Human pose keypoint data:
========================================

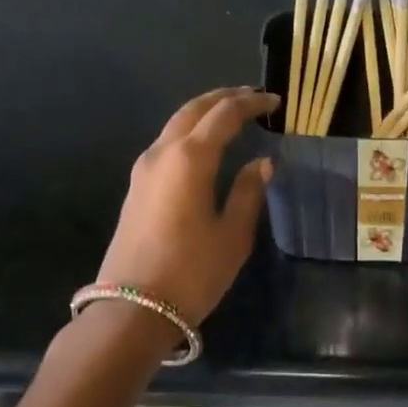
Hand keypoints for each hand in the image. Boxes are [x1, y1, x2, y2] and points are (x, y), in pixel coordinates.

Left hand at [98, 87, 278, 323]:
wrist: (132, 308)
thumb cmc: (192, 271)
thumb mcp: (233, 234)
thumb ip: (249, 192)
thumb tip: (262, 163)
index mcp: (191, 158)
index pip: (225, 115)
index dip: (252, 104)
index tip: (275, 102)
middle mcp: (163, 153)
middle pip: (194, 109)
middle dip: (224, 98)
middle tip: (252, 98)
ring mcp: (144, 169)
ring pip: (176, 124)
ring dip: (204, 113)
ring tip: (231, 116)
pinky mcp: (137, 187)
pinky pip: (167, 144)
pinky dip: (190, 133)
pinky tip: (206, 146)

========================================

WHAT TO DO:
How many lines of the data contain the word "pinky"? Answer with the number alone.

REPLY TO THE TASK:
4